(Work order):
Reproduce the lines of the data below character for character, everything from the line containing "Розкрадання міжнародної допомоги: суд" down through the line containing "Прокурор знімав інтимне", with both of those lines included.

[Collected data]
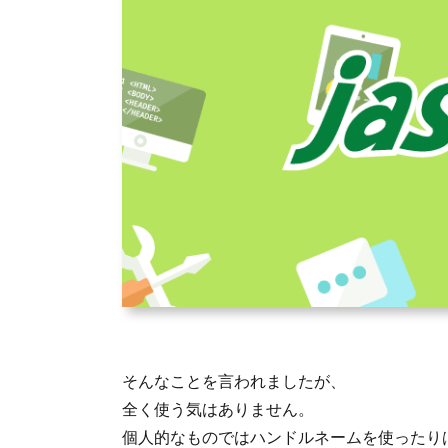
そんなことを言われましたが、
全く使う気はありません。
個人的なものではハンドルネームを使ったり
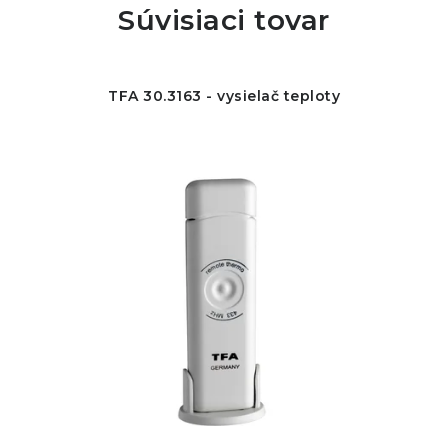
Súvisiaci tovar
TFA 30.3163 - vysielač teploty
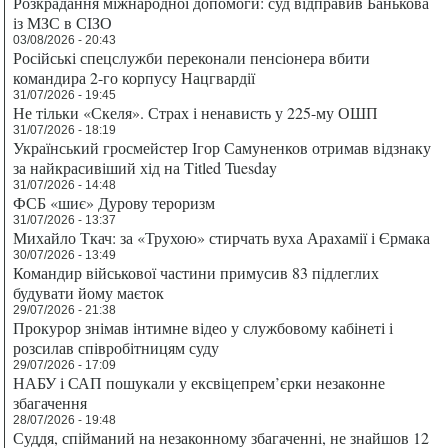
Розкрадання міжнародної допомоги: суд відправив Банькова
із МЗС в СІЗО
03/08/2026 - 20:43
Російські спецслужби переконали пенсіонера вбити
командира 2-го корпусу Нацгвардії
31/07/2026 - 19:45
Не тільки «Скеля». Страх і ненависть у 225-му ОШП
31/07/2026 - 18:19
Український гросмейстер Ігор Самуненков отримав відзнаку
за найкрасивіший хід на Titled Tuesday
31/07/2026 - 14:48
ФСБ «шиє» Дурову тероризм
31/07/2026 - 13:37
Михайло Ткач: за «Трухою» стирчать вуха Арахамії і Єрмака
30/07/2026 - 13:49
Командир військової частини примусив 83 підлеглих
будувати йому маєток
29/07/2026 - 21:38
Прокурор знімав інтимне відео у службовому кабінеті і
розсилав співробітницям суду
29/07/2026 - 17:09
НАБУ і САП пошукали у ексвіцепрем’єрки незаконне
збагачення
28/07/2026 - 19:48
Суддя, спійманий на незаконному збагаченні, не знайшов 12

(Answer to this task):
Розкрадання міжнародної допомоги: суд відправив Банькова
із МЗС в СІЗО
03/08/2026 - 20:43
Російські спецслужби переконали пенсіонера вбити
командира 2-го корпусу Нацгвардії
31/07/2026 - 19:45
Не тільки «Скеля». Страх і ненависть у 225-му ОШП
31/07/2026 - 18:19
Український гросмейстер Ігор Самуненков отримав відзнаку
за найкрасивіший хід на Titled Tuesday
31/07/2026 - 14:48
ФСБ «шиє» Дурову тероризм
31/07/2026 - 13:37
Михайло Ткач: за «Трухою» стирчать вуха Арахамії і Єрмака
30/07/2026 - 13:49
Командир військової частини примусив 83 підлеглих
будувати йому маєток
29/07/2026 - 21:38
Прокурор знімав інтимне відео у службовому кабінеті і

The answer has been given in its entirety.